There is private urgency in both poems for Slessor. The first is a poem about a dead friend, the second expresses a divided spirit, being as he was from a German family, trying to work through a haunted notion that literally splits his identity in two. Thus the poem is presented in a translation, and his final hope for some reconciliation. The act of translation, of communication, of remembrance, ties together with a salutary desperation in the “last signature of men, / Written with such perplexity, with such bewildered pity” that is the sad appellation ‘Unknown seaman’, which “The breath of wet season has washed their inscriptions / As blue as drowned men's lips” ties together the decay of identity with the decay of the flesh and of the anonymous, totemistic name. Names, bodies, human existence – a ‘ghostly pencil’ the same hue as a drowned man’s lips sketches a bland memorial for men. Writing, one form of language, and lips, purveyors of another, each equally blue, sapped, dead, lost to the men who are dead, their buriers “tread the sand upon their nakedness”, men who are no longer men. Like Joe in ‘Five Bells’, these dead are not dead, for “(t)he convoys of dead sailors come; / At night they sway and wander in the waters far under,” searching out the place where they wish to be laid to rest. They demand memorialisation. The ghostly pencil’s sketch matches the rough-hewn memorial of the “driven stake of tidewood”. What the sea throws up is sapped, denuded, rendered a shadow of its real self, and yet the driftwood retains a spiritual emblematic power. The people who bury the washed-up corpses remain invisible, unidentified, their motives opaque, they who wield the ghostly pencil. The “sob and clubbing of the gunfire” that punctuates the war zone seems to mourn itself for the dead men. The state of the world becomes their enveloping graveyard.

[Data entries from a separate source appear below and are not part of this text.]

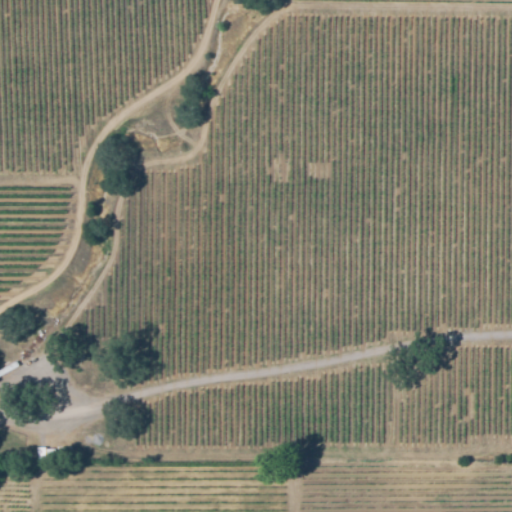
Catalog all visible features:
road: (97, 148)
road: (50, 374)
road: (252, 376)
building: (45, 455)
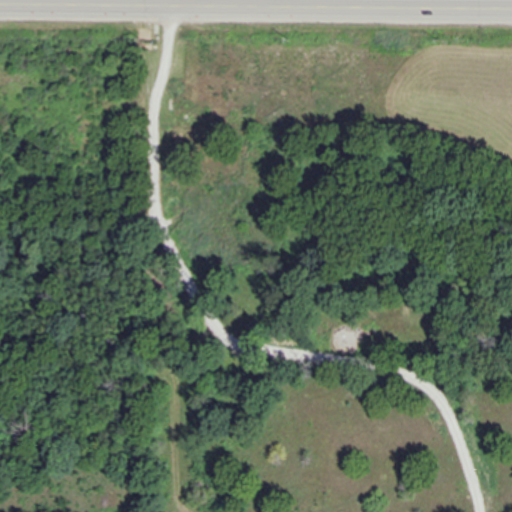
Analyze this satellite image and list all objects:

It’s a contrast to the memories of Joe in ‘Five Bells’ where Slessor recalls most vividly that it was “(s)o dark you bore no body, had no face, / But a sheer voice that rattled out of air” – the human voice a penetrating actualisation, the proof of presence, the island of intelligence in the great darkness. Where Joe and Slessor (who is, of course, only the narrator Slessor) exist inseparable and eternally separated by their life and death, the dead sailors of ‘Beach Burial’ have found a kind of communality denied them in life in death. Slessor recalls himself and Joe caught in the dark, “(t)he naphtha-flash of lightning slit the sky, / Knifing the dark with deathly photographs”, a phrase that illuminates that inner state of mind Slessor ceaselessly captures, the brief intense vision, the momentarily lit scene. Sight and darkness have powerful symbolic value for Slessor; The blind Alexander Home in ‘Five Visions of Captain Cook’, Joe’s equally blind tomb-making fiddler father in ‘Five Bells’, and Joe himself speaking out of the enveloping black, tied together in offering visions of other worlds, of south sea islands and afterlives, fiddle music, exotic women and Milton, all coalescing in a hazy mid-ground between sensuality and annihilation in the narrator’s imagination. Life, and the human consciousness, is a moment of brightness in sea of dark. Only the totemistic moment, act, recollection, the act of creating a totem, be it art or driftwood cross, offers a bulwark against nothingness.